Of Trees, Cats and Neanderthals
Timber
It’s tree pruning and felling season again and over the past month we’ve taken down a lot of wood, cut it, stacked it and shredded the unusable bits. As you might imagine, cutting down sizable trees with a chainsaw is not a risk-free business. For some years I’ve been intending to buy a hard hat but haven’t got round to it. So this year I diligently added ‘hard hat’ to our shopping list. Blow me down but the very next day a tree trunk fell on my head! It’s true! It was quite a small one really but capable of doing a bit of damage. What a pity I hadn’t been to the shops since I wrote ‘hard hat’ on the list. So the damage – a mere scalp wound – was done. But guess what; I’ve got a hard hat now!
Terminator 2 – The Liquid Phase
We’re pleased to report that Maisie has now settled in. She has now realised that this is in fact her house and at the slightest sign of boredom or hunger, one or both of the human occupants will drop everything to attend to her needs. She’s been very gracious in allowing to keep our old bedroom and to get a few hours sleep each night but otherwise she’s a hard taskmistress.

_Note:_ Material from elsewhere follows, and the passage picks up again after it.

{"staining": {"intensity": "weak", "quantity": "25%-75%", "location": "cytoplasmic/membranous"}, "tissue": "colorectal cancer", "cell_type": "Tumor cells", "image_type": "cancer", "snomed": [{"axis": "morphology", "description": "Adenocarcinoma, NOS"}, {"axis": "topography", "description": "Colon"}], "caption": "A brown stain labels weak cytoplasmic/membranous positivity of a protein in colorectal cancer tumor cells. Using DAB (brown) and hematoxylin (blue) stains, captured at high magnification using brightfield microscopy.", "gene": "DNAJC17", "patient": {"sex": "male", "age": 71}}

She was quite poorly over Christmas and New Year with a really horrid cold (although this didn’t stop her beating the living daylights out of the Blessèd Virgin Mary on the Christmas tree on a daily basis – a true Protestant our cat. The poor old BVM must have been relieved when she was returned to her box on 6 January. As the photo shows, Maisie ‘helped’ us to take down the decorations).
She spent days sneezing over everybody and everything in sight, a truly organic experience. Eventually she had to have some hideously expensive trips to the vet. Unfortunately, the antibiotics designed to dry her up at the front had the opposite effect at the other end! We preferred the exploding nose to the erupting rear. Happily she’s fine now and utterly adorable (a considerable shock for the previously cat-indifferent Mr A and a huge change from her predecessor).
Gymknacka
Thanks to our local free monthly ‘Creuse News’ we discovered that a new gym has opened in our local town. This, we felt, was really good news.

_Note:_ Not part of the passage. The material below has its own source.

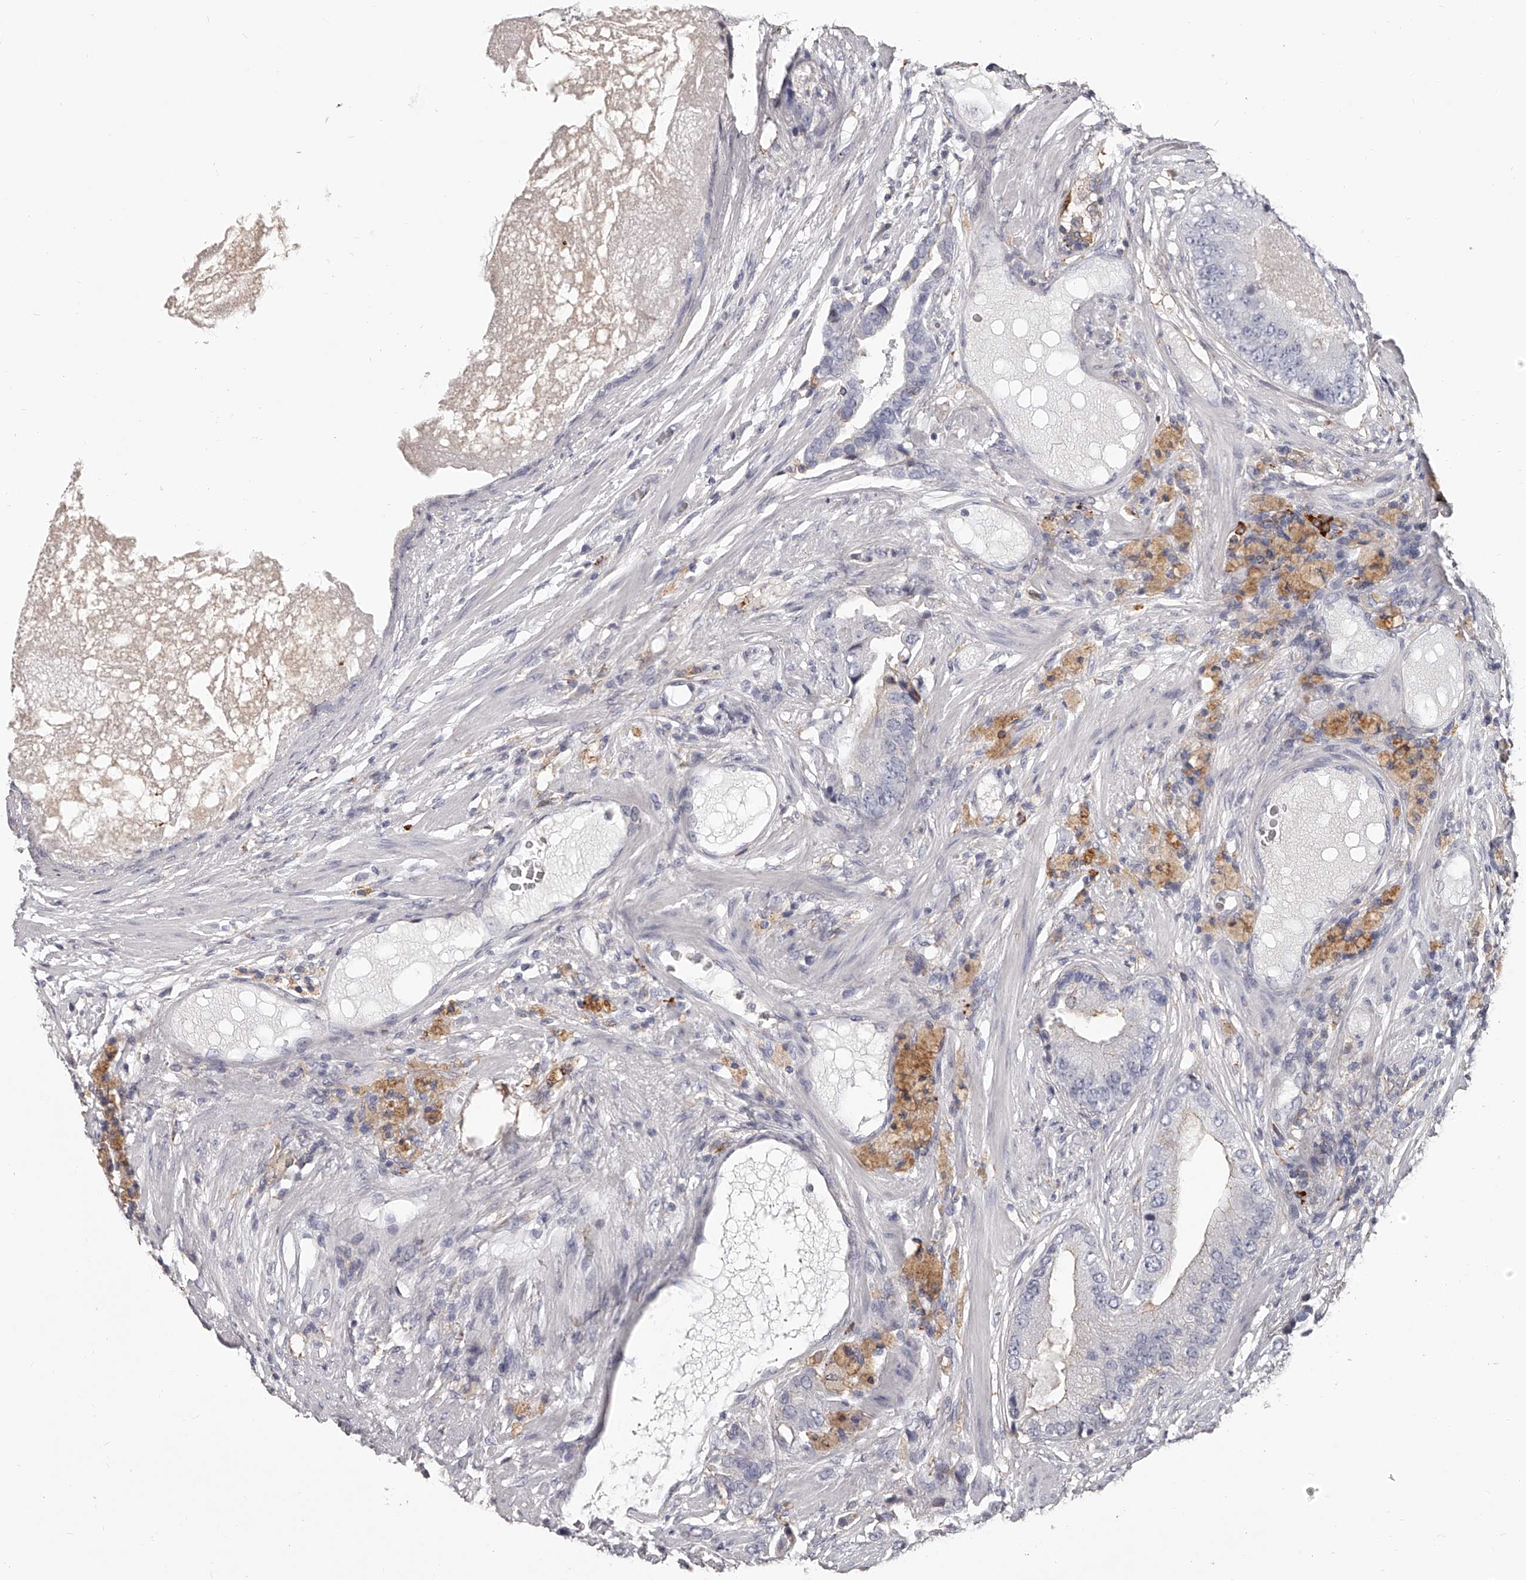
{"staining": {"intensity": "negative", "quantity": "none", "location": "none"}, "tissue": "prostate cancer", "cell_type": "Tumor cells", "image_type": "cancer", "snomed": [{"axis": "morphology", "description": "Adenocarcinoma, High grade"}, {"axis": "topography", "description": "Prostate"}], "caption": "Tumor cells are negative for protein expression in human prostate cancer.", "gene": "PACSIN1", "patient": {"sex": "male", "age": 70}}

In England we’d been members of an excellent gym for 10 years or so and we found it great for keeping fit and for managing stress. Although we thought that a gym would be unnecessary here – our outside work keeps us reasonably fit and stress is not exactly present at the same levels as before – we did try the municipal gym a few years ago. This was not a success. Not only were many of the machines in poor repair, some of them could only be used when a member of staff was present. Since this amounted to only about 10 hours a week, that wasn’t much use to us. The final factor was the clientele. All gyms have them, the young male body-builders. You know the type, the mouth-breathers with the ridge over the eyes and the knuckles scraping the ground. Unfortunately, this gym had a preponderance of them and, frankly, they’re a bit off-putting, especially to Mrs A.
The opening of a new, well-equipped gym with a membership comprising mostly homo sapiens sapiens was therefore of some interest, especially to me as I don’t get out much these days. So I took out a month’s trial membership and off I went. I was quite nervous since it’s a good 6 years since I did any serious aerobic exercise but I was pleasantly surprised by how much I could do. I soon returned to a routine of 3 visits per week doing 40 minutes of running, skiing, cycling and rowing per session. And it didn’t take long before this healthy exercise began make its mark. I’m now sitting at home with a calf strain. B*gger!